Europe : nouvelle baisse des prix ukrainiens

Ailleurs en Europe, les conditions climatiques restent toujours favorables sur l’ensemble de la zone Mer Noire et sur l’Europe Centrale (Hongrie en particulier) alors que les maïs entrent dans la période de floraison. Le climat des prochains jours sera donc déterminant pour la constitution des rendements des cultures de cette zone, estime l'AGPM.

Restent que les prévisions actuelles mettent les prix sous pression de semaine en semaine. C’est le cas notamment des prix au départ des ports ukrainiens qui reculent en nouvelle campagne.
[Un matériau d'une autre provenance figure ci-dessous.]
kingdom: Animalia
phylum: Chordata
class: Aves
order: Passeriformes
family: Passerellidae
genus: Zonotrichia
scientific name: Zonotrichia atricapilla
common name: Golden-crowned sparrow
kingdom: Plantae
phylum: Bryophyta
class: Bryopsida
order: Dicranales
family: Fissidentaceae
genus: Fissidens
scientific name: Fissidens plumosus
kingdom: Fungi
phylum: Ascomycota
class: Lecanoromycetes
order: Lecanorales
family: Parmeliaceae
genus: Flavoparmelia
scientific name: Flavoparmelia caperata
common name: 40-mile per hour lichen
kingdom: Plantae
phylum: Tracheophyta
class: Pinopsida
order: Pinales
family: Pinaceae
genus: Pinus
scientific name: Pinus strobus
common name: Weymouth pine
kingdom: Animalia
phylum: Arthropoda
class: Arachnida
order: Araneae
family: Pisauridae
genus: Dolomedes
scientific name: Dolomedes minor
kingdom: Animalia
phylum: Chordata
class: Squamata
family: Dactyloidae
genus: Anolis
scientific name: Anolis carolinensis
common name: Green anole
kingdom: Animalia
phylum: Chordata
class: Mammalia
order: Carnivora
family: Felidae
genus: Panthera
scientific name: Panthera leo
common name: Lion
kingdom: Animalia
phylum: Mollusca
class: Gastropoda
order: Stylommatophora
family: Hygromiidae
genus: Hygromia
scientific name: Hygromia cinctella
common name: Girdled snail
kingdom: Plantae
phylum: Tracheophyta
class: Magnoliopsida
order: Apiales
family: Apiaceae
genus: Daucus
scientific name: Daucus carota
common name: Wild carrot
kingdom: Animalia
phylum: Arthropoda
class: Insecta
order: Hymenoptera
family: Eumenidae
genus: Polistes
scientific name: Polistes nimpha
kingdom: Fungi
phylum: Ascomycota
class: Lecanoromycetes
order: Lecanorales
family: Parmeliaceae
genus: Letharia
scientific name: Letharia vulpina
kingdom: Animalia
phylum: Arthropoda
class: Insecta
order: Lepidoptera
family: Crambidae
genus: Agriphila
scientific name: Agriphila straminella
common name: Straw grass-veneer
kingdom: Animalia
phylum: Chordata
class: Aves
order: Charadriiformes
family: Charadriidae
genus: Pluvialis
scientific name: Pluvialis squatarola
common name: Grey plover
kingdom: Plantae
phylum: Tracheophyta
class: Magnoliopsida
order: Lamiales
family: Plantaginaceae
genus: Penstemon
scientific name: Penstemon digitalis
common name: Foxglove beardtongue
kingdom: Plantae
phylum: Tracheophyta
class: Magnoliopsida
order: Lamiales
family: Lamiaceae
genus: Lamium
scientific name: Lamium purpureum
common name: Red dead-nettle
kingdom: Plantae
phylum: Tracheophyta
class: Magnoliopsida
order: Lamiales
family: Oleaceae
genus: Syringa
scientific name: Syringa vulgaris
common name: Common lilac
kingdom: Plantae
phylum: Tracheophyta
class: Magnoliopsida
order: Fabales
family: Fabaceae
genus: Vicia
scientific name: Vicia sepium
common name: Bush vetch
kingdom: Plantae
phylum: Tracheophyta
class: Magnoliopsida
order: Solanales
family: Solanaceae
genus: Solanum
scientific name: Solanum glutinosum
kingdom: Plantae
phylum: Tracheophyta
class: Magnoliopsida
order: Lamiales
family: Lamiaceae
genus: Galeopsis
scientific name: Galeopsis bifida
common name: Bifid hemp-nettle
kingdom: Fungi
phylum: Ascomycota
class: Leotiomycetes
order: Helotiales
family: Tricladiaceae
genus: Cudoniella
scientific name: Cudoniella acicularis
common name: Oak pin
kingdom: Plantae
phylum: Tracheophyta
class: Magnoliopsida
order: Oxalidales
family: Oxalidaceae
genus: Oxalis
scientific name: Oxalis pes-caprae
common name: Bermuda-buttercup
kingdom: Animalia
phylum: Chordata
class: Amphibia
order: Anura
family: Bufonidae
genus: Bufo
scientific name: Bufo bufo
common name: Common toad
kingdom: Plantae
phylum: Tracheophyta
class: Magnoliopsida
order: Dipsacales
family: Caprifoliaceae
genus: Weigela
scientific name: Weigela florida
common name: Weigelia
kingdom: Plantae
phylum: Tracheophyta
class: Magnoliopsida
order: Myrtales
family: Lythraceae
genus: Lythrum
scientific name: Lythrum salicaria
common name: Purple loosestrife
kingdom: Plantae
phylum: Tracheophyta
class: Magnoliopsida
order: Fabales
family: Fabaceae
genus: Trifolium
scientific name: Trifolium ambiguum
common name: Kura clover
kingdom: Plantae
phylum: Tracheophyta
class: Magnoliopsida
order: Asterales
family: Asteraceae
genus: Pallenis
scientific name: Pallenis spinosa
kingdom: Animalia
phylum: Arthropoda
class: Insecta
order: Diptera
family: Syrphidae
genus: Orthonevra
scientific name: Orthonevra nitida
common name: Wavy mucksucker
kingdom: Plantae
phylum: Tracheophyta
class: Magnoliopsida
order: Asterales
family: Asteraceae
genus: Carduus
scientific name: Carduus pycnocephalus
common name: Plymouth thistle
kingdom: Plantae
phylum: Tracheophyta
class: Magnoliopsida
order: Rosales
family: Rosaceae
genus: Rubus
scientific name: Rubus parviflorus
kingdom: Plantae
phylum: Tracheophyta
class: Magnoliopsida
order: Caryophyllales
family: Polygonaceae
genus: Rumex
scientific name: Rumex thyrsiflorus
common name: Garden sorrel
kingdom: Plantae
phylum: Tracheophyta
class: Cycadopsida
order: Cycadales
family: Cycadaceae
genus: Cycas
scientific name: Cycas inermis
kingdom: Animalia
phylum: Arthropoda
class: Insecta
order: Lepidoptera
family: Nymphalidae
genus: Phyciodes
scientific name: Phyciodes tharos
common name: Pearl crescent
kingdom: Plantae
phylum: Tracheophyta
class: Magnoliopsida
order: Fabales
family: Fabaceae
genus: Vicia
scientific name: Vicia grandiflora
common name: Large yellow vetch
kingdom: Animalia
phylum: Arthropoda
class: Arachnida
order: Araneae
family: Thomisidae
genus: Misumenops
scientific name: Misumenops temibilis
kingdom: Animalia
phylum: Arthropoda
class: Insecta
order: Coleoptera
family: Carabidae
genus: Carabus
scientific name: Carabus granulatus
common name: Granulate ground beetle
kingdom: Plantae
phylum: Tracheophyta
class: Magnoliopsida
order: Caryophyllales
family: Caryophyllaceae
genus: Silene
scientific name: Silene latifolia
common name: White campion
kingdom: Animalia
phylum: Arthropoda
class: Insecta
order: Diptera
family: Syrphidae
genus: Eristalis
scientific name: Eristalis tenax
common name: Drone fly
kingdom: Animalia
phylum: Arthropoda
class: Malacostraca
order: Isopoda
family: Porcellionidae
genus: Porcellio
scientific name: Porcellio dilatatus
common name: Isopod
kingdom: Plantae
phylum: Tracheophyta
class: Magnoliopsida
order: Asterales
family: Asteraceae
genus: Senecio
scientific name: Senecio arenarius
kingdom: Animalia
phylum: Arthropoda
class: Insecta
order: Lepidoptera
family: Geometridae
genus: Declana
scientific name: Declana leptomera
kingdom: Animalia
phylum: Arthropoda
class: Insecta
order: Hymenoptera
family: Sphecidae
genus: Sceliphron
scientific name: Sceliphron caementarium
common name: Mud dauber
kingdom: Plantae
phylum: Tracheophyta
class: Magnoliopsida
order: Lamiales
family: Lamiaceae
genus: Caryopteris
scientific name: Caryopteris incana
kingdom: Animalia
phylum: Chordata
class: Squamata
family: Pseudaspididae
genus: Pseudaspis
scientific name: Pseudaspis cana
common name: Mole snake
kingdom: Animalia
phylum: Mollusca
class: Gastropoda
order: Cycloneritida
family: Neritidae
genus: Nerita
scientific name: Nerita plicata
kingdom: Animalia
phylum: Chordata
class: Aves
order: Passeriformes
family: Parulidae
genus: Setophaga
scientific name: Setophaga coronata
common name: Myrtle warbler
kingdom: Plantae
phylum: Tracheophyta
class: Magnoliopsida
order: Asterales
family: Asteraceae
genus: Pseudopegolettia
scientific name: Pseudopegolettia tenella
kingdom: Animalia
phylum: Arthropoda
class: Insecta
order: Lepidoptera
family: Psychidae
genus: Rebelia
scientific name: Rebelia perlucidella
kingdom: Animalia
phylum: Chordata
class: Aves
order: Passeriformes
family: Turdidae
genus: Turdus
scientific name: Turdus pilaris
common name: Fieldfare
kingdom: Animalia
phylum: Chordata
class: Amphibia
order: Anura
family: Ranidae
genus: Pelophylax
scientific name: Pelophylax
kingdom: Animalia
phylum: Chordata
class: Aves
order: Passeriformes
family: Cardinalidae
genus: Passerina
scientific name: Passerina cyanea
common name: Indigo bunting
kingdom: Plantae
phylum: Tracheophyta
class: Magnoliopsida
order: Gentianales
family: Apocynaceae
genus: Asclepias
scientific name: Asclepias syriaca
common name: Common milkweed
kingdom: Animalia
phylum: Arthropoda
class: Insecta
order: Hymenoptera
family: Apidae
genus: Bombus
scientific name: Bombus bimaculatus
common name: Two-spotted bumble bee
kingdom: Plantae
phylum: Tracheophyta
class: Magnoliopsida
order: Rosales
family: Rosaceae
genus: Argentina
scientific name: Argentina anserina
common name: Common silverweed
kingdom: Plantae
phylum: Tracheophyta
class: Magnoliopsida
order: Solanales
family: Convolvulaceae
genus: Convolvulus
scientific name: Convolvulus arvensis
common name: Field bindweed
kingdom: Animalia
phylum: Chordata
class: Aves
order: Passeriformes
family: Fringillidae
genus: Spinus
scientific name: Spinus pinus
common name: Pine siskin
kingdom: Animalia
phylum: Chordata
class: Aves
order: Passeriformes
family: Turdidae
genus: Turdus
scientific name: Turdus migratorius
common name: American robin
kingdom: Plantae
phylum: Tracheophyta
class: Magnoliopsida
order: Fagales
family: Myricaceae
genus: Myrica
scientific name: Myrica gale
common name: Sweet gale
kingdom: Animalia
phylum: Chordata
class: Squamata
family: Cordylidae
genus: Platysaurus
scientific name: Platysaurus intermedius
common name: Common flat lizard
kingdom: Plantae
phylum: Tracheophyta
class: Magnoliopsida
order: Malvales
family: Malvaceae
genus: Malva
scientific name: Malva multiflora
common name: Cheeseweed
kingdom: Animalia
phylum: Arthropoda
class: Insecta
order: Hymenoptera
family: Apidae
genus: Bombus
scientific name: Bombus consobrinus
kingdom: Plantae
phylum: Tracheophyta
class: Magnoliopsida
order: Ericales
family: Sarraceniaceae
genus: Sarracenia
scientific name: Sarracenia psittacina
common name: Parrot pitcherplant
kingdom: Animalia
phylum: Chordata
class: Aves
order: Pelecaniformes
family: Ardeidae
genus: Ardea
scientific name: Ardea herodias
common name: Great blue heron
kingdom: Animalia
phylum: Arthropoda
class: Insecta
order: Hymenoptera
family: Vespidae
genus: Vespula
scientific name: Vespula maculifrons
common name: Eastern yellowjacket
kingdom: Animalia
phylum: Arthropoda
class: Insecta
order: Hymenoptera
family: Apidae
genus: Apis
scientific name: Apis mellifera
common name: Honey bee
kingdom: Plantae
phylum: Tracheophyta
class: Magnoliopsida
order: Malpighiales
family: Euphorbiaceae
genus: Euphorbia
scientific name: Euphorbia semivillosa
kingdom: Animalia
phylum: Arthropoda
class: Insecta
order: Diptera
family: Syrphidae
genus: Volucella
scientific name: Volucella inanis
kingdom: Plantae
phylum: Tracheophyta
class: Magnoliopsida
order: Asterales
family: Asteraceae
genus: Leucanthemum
Les maïs ukrainiens cotent désormais 210 $/t sur l’automne.

Une production mondiale en hausse

Au niveau mondial, les dernières prévisions du CIC communiquées la semaine dernière établissent la production mondiale 2013/2014 à 946 Mt, en hausse de 11 % par rapport à la précédente campagne, qui conduirait à une reconstitution des stocks à hauteur de 149 Mt, soit le niveau le plus élevé depuis 13 ans.   « Il est encore trop tôt pour anticiper une nouvelle baisse des prix », analyse l’AGPM dans sa lettre économique.

Sur l’ancienne campagne, la tension est toujours présente et soutient les prix en maïs disponible. L’écart de prix entre les 2 campagnes devient de plus en plus important.